Start of RECORDS FOR THE TASK

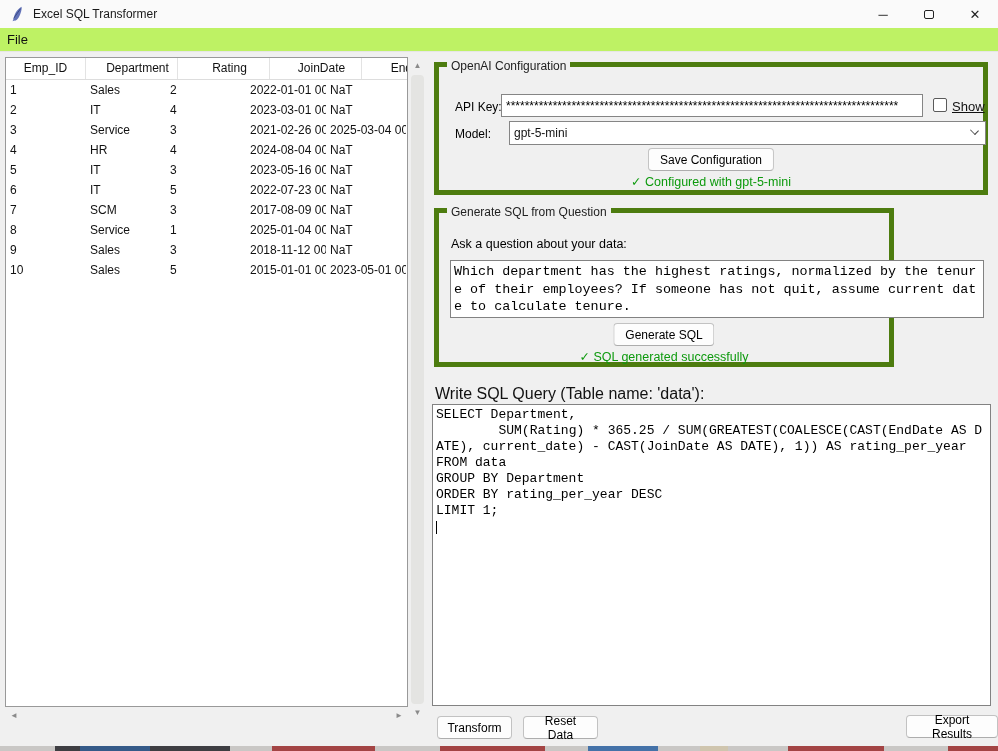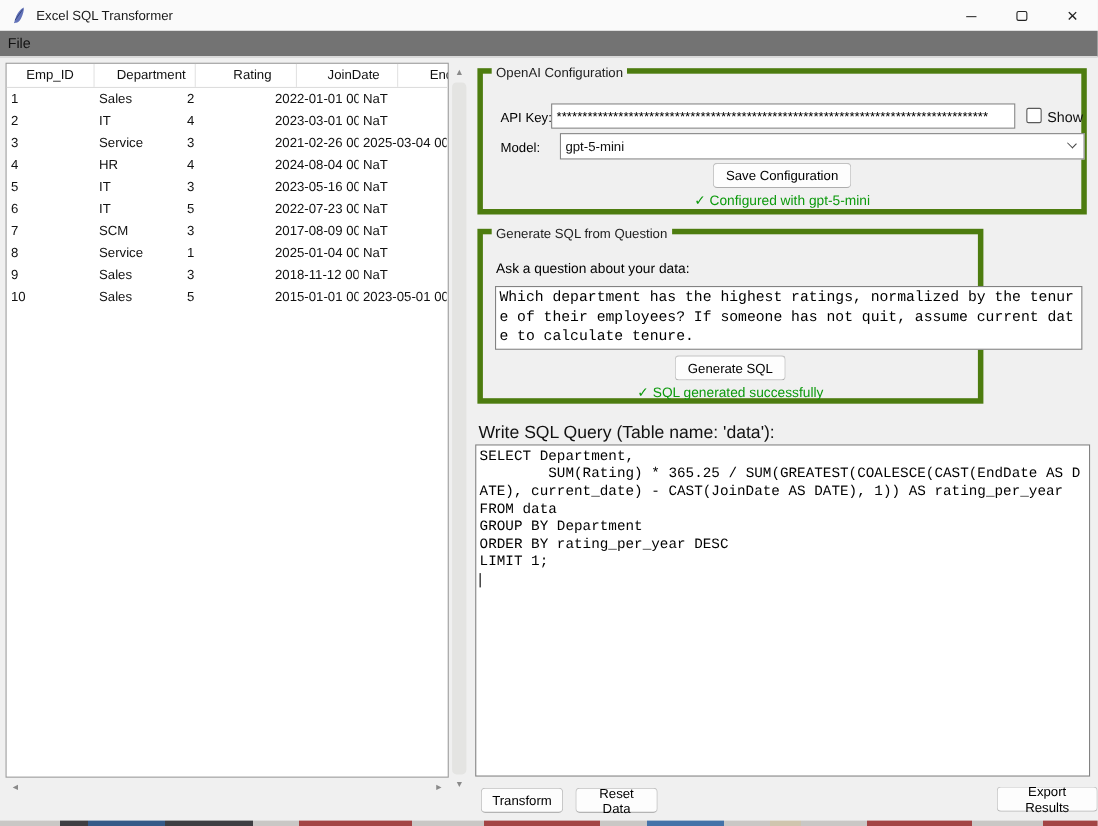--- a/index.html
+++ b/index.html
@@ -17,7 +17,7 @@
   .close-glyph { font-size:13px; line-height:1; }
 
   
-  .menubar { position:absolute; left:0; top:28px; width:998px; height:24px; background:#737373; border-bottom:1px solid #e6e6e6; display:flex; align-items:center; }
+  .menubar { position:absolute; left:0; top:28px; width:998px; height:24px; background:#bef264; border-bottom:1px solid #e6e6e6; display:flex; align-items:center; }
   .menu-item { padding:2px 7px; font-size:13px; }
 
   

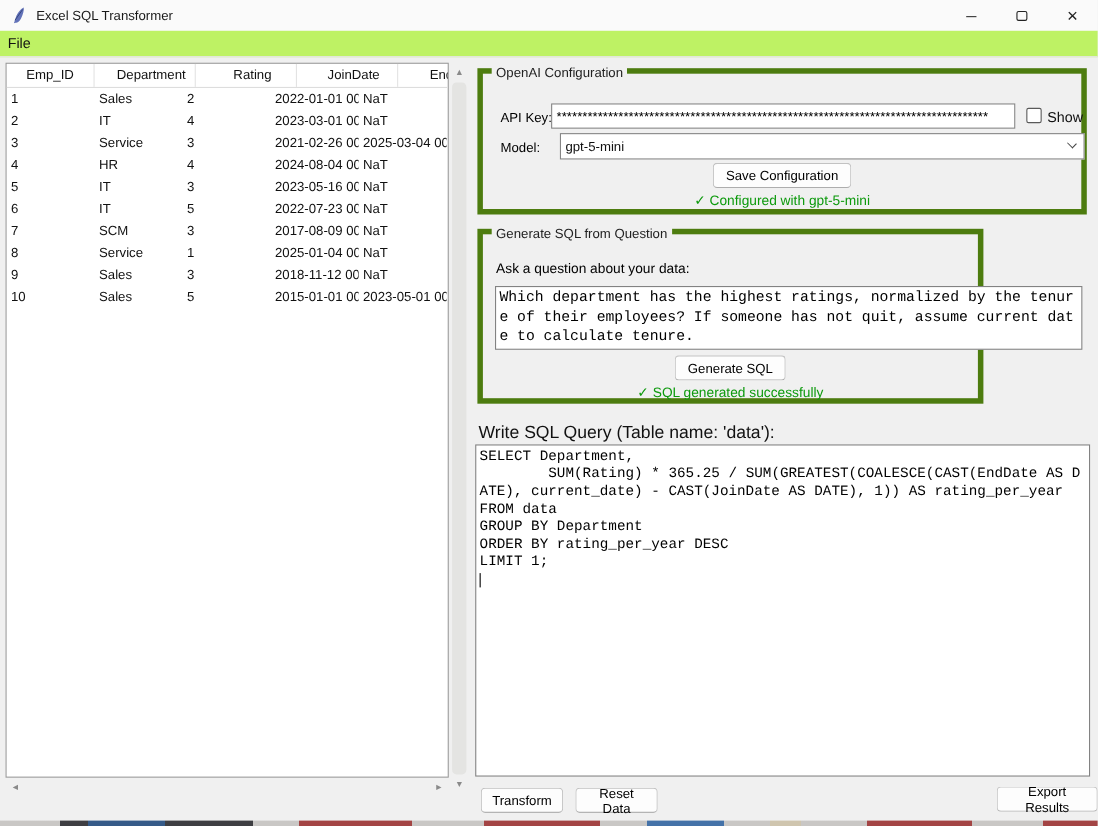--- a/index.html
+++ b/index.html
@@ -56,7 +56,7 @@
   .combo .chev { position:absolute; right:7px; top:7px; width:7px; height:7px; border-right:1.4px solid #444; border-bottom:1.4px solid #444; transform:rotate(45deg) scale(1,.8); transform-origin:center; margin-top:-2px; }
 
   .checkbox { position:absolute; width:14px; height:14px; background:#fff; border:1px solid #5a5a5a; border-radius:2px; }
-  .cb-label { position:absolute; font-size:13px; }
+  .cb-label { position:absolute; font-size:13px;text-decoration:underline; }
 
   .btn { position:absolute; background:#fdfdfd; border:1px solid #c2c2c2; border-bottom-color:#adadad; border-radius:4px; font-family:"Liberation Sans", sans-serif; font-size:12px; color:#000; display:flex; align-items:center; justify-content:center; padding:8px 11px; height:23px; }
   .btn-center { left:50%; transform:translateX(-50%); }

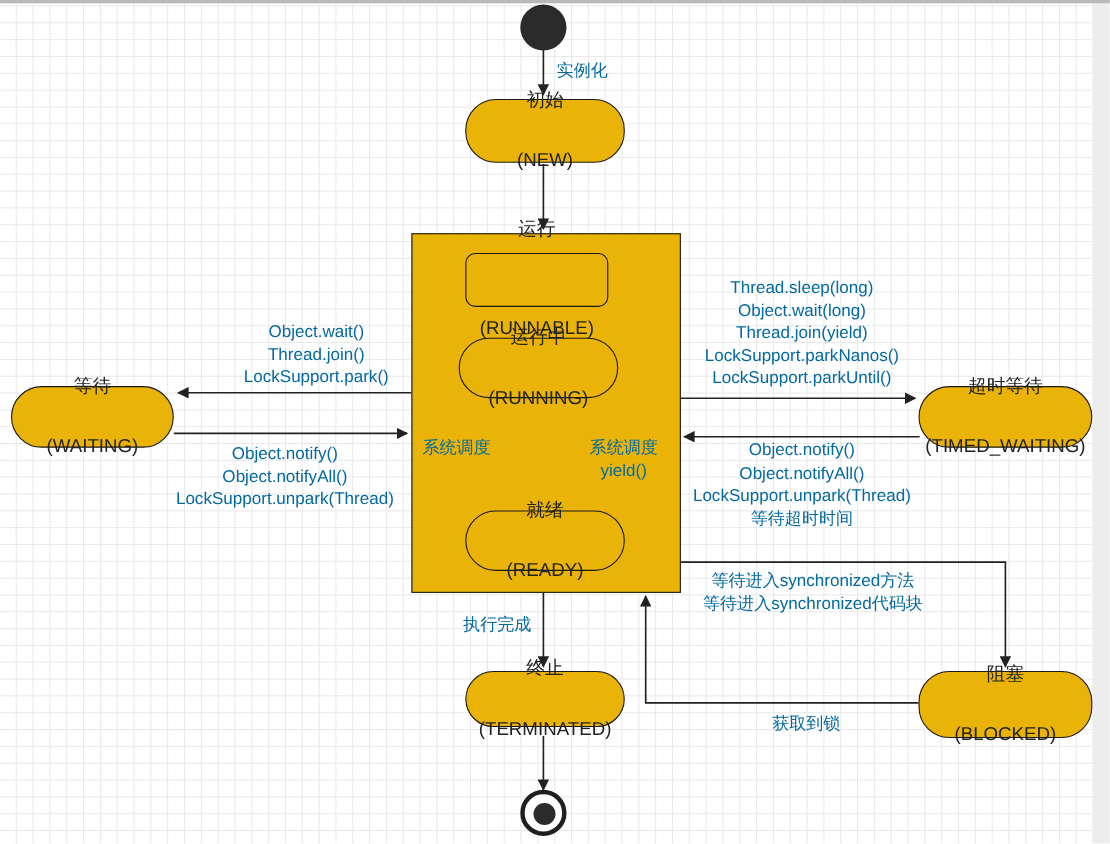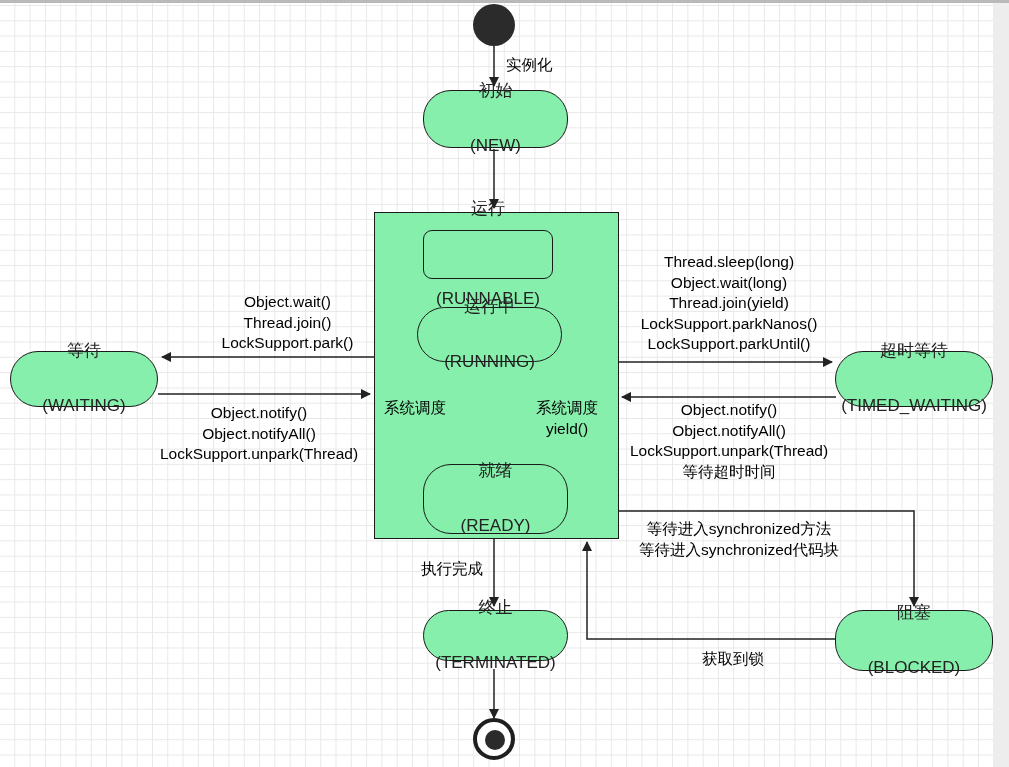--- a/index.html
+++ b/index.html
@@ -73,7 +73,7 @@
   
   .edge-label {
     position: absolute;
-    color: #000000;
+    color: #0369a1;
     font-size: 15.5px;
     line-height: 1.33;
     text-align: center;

End of RECORDS FOR THE TASK

Set down the material exactly, every line of it, except for the pictures.

--- a/index.html
+++ b/index.html
@@ -17,7 +17,7 @@
   .close-glyph { font-size:13px; line-height:1; }
 
   
-  .menubar { position:absolute; left:0; top:28px; width:998px; height:24px; background:#737373; border-bottom:1px solid #e6e6e6; display:flex; align-items:center; }
+  .menubar { position:absolute; left:0; top:28px; width:998px; height:24px; background:#bef264; border-bottom:1px solid #e6e6e6; display:flex; align-items:center; }
   .menu-item { padding:2px 7px; font-size:13px; }
 
   

--- a/index.html
+++ b/index.html
@@ -56,7 +56,7 @@
   .combo .chev { position:absolute; right:7px; top:7px; width:7px; height:7px; border-right:1.4px solid #444; border-bottom:1.4px solid #444; transform:rotate(45deg) scale(1,.8); transform-origin:center; margin-top:-2px; }
 
   .checkbox { position:absolute; width:14px; height:14px; background:#fff; border:1px solid #5a5a5a; border-radius:2px; }
-  .cb-label { position:absolute; font-size:13px; }
+  .cb-label { position:absolute; font-size:13px;text-decoration:underline; }
 
   .btn { position:absolute; background:#fdfdfd; border:1px solid #c2c2c2; border-bottom-color:#adadad; border-radius:4px; font-family:"Liberation Sans", sans-serif; font-size:12px; color:#000; display:flex; align-items:center; justify-content:center; padding:8px 11px; height:23px; }
   .btn-center { left:50%; transform:translateX(-50%); }

--- a/index.html
+++ b/index.html
@@ -73,7 +73,7 @@
   
   .edge-label {
     position: absolute;
-    color: #000000;
+    color: #0369a1;
     font-size: 15.5px;
     line-height: 1.33;
     text-align: center;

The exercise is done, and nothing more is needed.